Despite reports to the contrary, I do not have the plague.
I also don't seem to have a bacterial infection.
Nope, what I have, ladies and gentlemen, is asthma.
Now, this is not exactly news. I was given this diagnosis when I was...twelve? thirteen? Anyway, a while ago. My horrible allergist told me to get rid of my cats and that I was going to have to have shots and when I told him I was afraid of needles, he said "You should be afraid of not being able to breathe." Uh, yeah, thanks, that helps. As you might imagine, I refused to ever see him again, and what were my parents going to do, drag me?
Aside from some minor inconvenience in grade school gym, asthma has not been a big deal in my life. I haven't had an inhaler in at least ten years, and I've never missed it. Ventolin gave me the shakes and made my heart race, and it tasted like rubbing alcohol. Bleah. But I've been home and out of breath and tired for going on a week now, and when the doctor prescribed it for me again, I went and filled my prescription.
They've changed the propellant so that it doesn't destroy the ozone layer anymore, and they've changed the cap at the end so that it took me a minute to figure out how to get it off, but it still tastes like rubbing alcohol. Hooray for the little things you can always count on.

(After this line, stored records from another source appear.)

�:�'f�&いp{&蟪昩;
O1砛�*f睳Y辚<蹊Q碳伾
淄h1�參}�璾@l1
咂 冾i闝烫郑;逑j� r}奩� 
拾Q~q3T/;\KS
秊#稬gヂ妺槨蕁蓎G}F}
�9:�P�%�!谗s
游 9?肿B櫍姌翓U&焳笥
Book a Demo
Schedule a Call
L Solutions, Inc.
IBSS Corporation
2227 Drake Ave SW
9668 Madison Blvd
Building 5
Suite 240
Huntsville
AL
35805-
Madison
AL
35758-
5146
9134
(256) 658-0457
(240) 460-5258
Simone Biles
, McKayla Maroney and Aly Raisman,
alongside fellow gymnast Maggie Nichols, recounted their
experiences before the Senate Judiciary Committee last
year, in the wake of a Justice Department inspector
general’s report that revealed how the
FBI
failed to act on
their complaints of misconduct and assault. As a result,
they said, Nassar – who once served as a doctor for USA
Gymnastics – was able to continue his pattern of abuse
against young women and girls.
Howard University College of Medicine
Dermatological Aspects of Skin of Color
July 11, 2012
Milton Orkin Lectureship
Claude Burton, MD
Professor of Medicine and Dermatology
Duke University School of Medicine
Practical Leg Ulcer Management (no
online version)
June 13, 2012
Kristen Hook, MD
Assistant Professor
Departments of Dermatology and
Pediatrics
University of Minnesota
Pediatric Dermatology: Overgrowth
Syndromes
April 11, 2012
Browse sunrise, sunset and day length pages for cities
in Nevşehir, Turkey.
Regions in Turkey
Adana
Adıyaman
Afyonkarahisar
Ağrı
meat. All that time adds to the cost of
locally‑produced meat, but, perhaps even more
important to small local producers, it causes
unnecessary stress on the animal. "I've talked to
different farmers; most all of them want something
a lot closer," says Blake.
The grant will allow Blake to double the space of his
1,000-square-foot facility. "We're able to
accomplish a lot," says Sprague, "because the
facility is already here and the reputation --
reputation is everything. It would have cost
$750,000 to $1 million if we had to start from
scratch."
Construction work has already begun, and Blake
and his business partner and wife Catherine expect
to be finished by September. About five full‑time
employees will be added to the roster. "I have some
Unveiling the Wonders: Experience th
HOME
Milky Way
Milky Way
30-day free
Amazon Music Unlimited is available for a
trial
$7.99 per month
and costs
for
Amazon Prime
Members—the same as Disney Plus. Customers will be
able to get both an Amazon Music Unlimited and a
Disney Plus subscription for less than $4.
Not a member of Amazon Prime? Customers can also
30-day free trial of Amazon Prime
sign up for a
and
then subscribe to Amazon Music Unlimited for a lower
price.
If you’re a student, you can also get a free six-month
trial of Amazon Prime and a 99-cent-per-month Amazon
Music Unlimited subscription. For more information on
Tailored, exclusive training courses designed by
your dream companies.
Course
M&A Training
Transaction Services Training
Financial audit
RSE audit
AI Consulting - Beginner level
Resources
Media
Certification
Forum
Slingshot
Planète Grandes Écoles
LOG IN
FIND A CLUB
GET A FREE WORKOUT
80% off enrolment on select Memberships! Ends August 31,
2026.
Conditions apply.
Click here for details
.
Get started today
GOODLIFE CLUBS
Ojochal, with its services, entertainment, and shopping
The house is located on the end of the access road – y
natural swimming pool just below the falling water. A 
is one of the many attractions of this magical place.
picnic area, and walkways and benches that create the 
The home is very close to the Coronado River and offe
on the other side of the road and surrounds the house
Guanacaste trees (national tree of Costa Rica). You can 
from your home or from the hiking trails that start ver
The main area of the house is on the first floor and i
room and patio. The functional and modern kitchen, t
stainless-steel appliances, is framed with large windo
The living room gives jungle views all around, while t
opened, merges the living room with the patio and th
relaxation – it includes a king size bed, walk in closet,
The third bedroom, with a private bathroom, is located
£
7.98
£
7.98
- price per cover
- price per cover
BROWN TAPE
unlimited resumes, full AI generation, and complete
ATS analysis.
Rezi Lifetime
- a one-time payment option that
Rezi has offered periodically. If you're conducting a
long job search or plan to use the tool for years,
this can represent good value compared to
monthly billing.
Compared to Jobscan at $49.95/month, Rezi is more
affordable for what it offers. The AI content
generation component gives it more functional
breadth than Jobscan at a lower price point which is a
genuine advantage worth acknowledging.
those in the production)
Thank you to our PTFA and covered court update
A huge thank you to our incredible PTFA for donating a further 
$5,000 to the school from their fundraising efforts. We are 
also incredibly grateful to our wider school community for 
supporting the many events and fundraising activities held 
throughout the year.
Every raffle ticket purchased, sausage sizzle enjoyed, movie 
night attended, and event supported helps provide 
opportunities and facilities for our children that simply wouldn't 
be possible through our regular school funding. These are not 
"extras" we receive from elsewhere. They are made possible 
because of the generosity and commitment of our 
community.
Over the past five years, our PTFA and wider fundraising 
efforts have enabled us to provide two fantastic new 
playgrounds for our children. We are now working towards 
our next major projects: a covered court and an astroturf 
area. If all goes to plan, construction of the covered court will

I feel pretty crappy, and I don't like having a stupid inhaler. No one does. It's just that I had gotten to the point where I told doctors about it when they asked, but I was starting to think that they'd been wrong, and what I had was an allergic reaction to volleyball.
I suppose it's one more thing I can claim to need a toolbelt for at work. Do you suppose they'd let me wear a holster?